Character encoding

Welcome to the World of Character Encoding!

Ever wondered how your computer knows that a specific bunch of 1s and 0s should look like the letter 'A' on your screen? Or how it manages to show a thumbs-up emoji?

In this chapter, we are going to explore Character Encoding. Think of it as a secret decoder ring that computers use to translate binary numbers into the letters, numbers, and symbols we use every day. Don't worry if binary numbers feel a bit "maths-heavy" – we’re going to break it down step-by-step!

1. What is a Character Set?

Before we dive into the specific codes, we need to understand the "big picture." A character set is basically a giant look-up table. It contains all the characters (letters, numbers, symbols) that a computer system can recognize, and it assigns a unique binary number (a character code) to every single one.

The Analogy: Imagine you and your best friend have a secret code. You decide that 1 = 'Hello', 2 = 'Goodbye', and 3 = 'Lunch?'. If you send the number "3", your friend knows exactly what you mean. That "list" of rules is your character set!

Quick Review: Key Terms

• Character: A single symbol, like 'a', 'Z', '!', or '7'.
• Character Set: The complete collection of characters that a computer can represent.
• Character Code: The specific binary number assigned to one character.

Key Takeaway: Without a character set, a computer would just see a mess of binary numbers and wouldn't know how to display text at all.

2. ASCII: The "Original" Code

ASCII (which stands for American Standard Code for Information Interchange) was one of the first major character sets. Specifically, the AQA syllabus focuses on 7-bit ASCII.

How it works:
• It uses 7 bits for each character.
• This means it can represent \(2^7 = 128\) different characters.
• It includes English letters (capital and lowercase), numbers, and basic punctuation (like ! ? . ,).
• It also includes "control characters" like the 'Enter' key or 'Space'.

The "Sequence" Trick (Very important for exams!)

In ASCII, character codes run in alphabetical sequence. This is a lifesaver in exams! If you know the code for 'A', you can figure out the rest just by counting.

Example:
If the exam tells you that 'A' is 65, you can easily find 'C':
• A = 65
• B = 66
• C = 67

Common Mistake to Avoid: Capital letters and lowercase letters have different codes! 'A' is not the same as 'a'. In ASCII, 'A' starts at 65, but 'a' starts at 97.

Did you know?
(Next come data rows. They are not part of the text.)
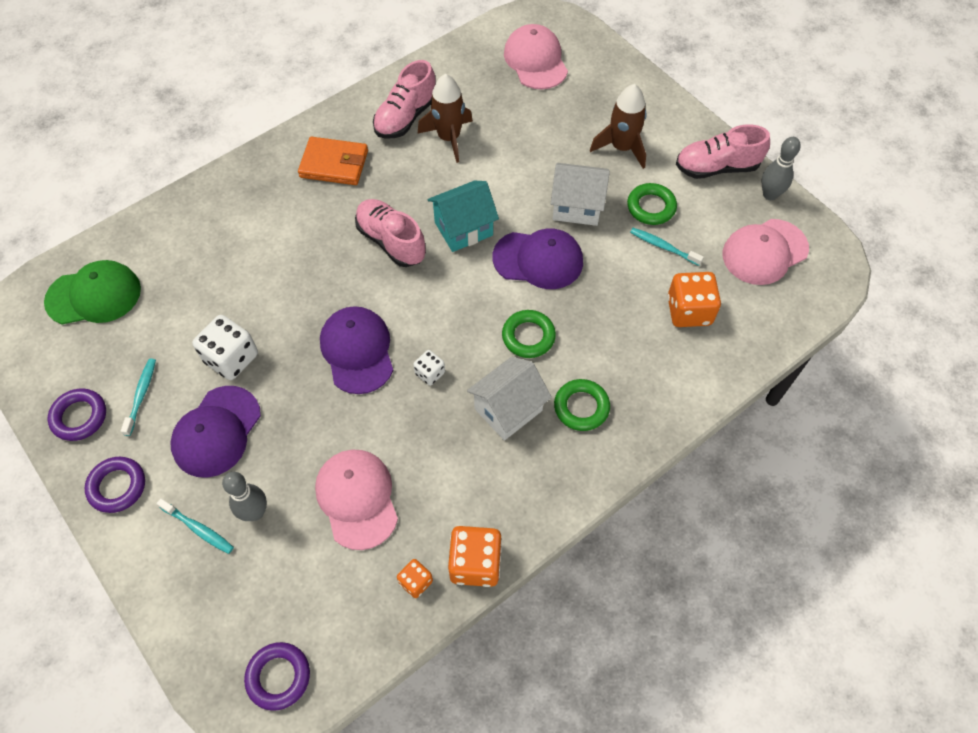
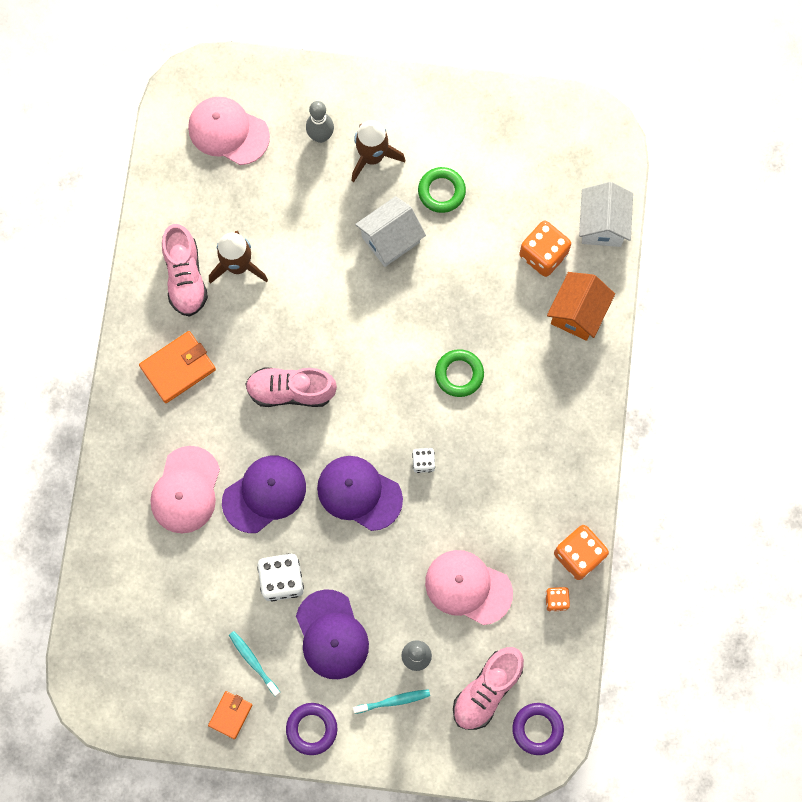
camera: 45 degrees left, 15 degrees up
(79, 417) = (230, 715): purple ring -> orange wallet
(94, 295) = (130, 632): green cap -> none
(463, 229) = (330, 333): turquoise house -> none
(508, 409) = (498, 438): white house -> white house (602, 225)
(538, 260) = (407, 309): purple cap -> purple cap (264, 494)
(581, 407) = (542, 392): green ring -> none
(663, 247) = (480, 218): turquoise toothbrush -> none
(674, 375) = (577, 313): none -> orange house
(716, 167) = (455, 113): pink shoe -> pink shoe (487, 690)
(764, 252) = (550, 159): pink cap -> pink cap (186, 490)
(769, 194) = (512, 104): grey bowling pin -> grey bowling pin (321, 136)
Even though ASCII only uses 7 bits, computers usually store it in a full 8-bit byte, leaving the 8th bit as a 0.

3. Unicode: The Global Upgrade

ASCII was great, but it had a big problem: 128 characters isn't enough for the whole world! What about Chinese characters, Arabic script, or even just the € symbol? That's why Unicode was created.

Why Unicode is better:
• It uses more bits (often 16 or 32 bits), allowing for millions of possible characters.
• It can represent every language in the world.
• It includes emojis! ✊🎨🚀

Unicode and ASCII: Best Friends

Unicode was designed to be "backward compatible" with ASCII. This means that for the first 127 characters, Unicode uses the exact same codes as ASCII.
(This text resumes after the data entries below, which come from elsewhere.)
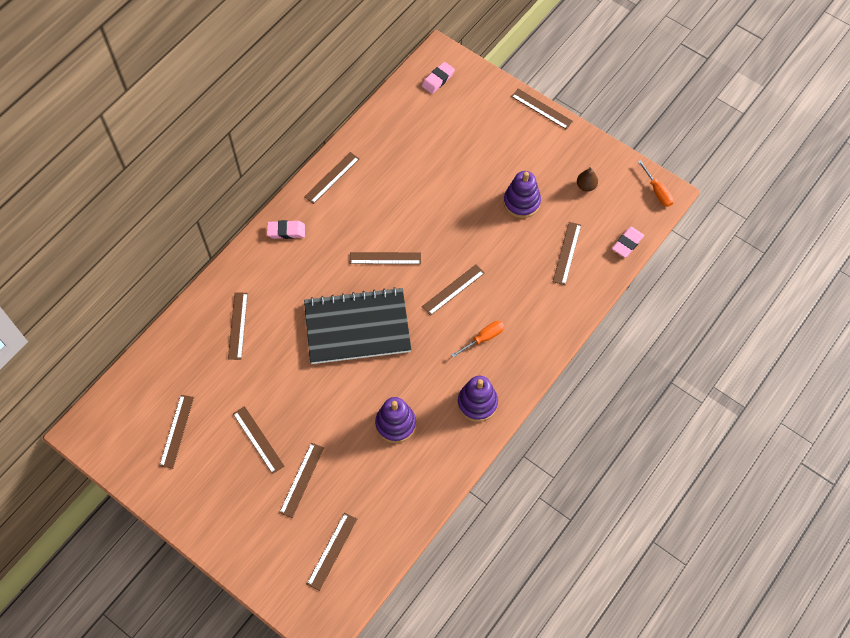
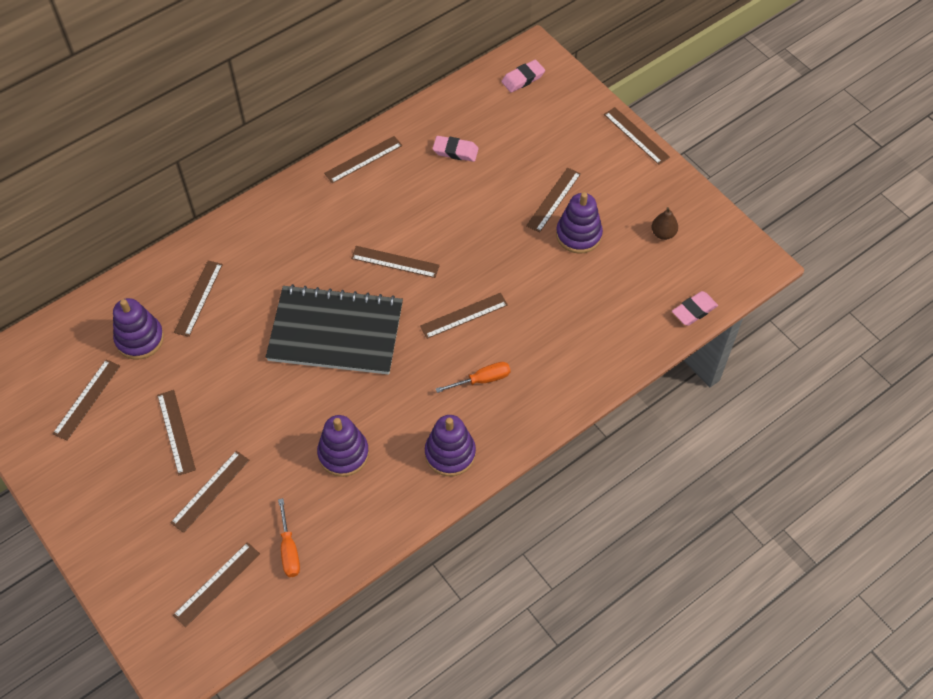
camera: 15 degrees right, 5 degrees down
(202, 371) = (140, 339): none -> purple stacking toy
(286, 231) = (290, 206): pink eraser -> pink eraser (455, 151)
(566, 253) = (615, 305): brown ruler -> brown ruler (553, 199)
(657, 191) = (750, 258): orange screwdriver -> orange screwdriver (289, 549)

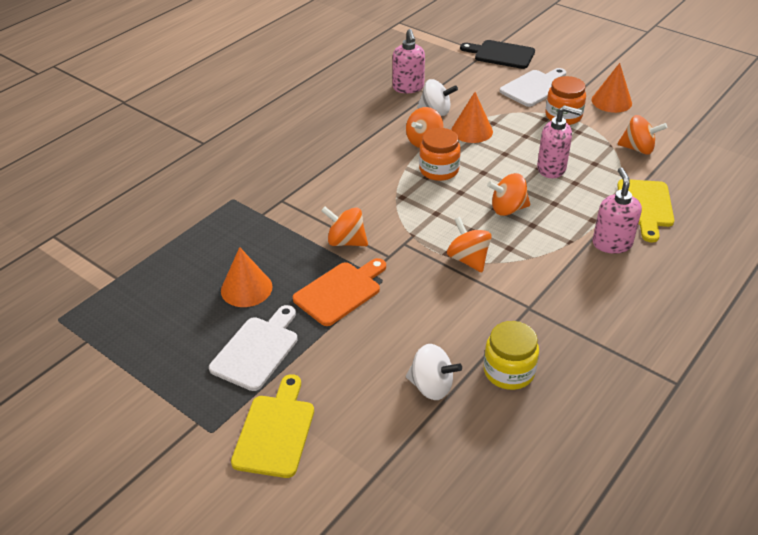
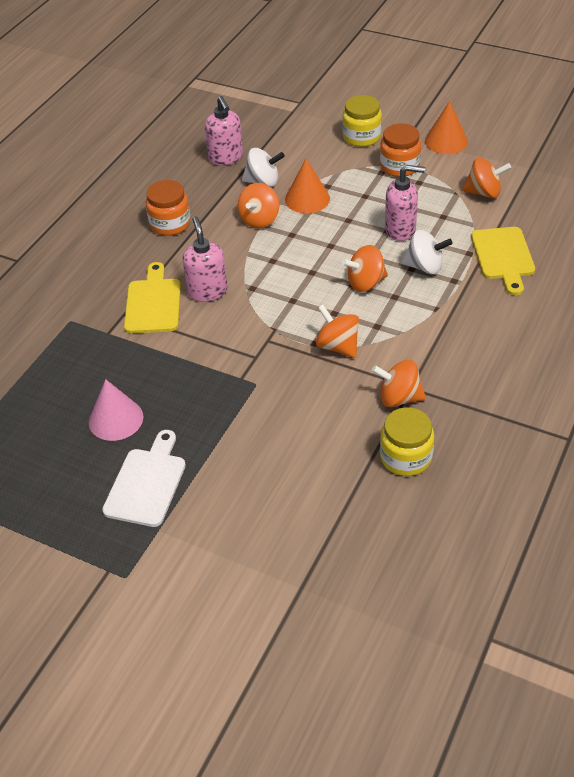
camera: 10 degrees left, 5 degrees up
(246, 288) = (116, 419): orange cone -> pink cone
(275, 431) = (190, 563): yellow cutting board -> yellow cutting board (153, 303)
(340, 291) = (215, 404): orange cutting board -> none
(346, 241) = (206, 348): orange spinning top -> orange spinning top (399, 398)
(431, 386) = (333, 487): white spinning top -> white spinning top (425, 267)
(439, 170) = (283, 250): orange jar -> orange jar (170, 224)
(501, 54) = (317, 102): black cutting board -> none
(534, 87) = (361, 137): white cutting board -> yellow jar
(612, 243) = (478, 303): pink soap dispenser -> pink soap dispenser (207, 291)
Example: The character code for 'A' is 65 in ASCII, and it is also 65 in Unicode!

Don't worry if this seems tricky: You don't need to know the specific technical versions (like UTF-8). You just need to know that Unicode is larger and more inclusive than ASCII.

Key Takeaway: ASCII is small and simple (128 characters), while Unicode is huge and global (enough for every language and emoji).

4. How to use an Encoding Table

In your exam, you might be given a small table and asked to convert between characters and codes. Let's practice!

Step-by-Step: Converting Character to Code

1. Look at the character you are given (e.g., 'B').
2. Find 'B' in the table provided.
3. Look at the number next to it (e.g., 66).
4. Convert that number into binary if the question asks for it.

Step-by-Step: Converting Code to Character

1. Take the binary number (e.g., 0100 0011).
2. Convert it to a decimal number (e.g., 67).
3. Find 67 on the encoding table.
4. See which character it represents (e.g., 'C').

Memory Aid: ASCII starts with A, which is 65. If you forget, think "Age 65 is when people used to retire... and ASCII is an old system!"

Quick Summary Review

1. Character Set: A list of characters and their binary codes.
2. 7-bit ASCII: Can represent 128 characters. Good for English, but limited.
3. Unicode: Can represent millions of characters. Used for all languages and emojis.
4. Sequence: Codes run in order (A=65, B=66, C=67).
5. Compatibility: Unicode uses the same codes as ASCII for the first 127 characters.

Final Tip: When you see a question about "why we moved from ASCII to Unicode," the answer is almost always "to represent more characters from different languages and symbols."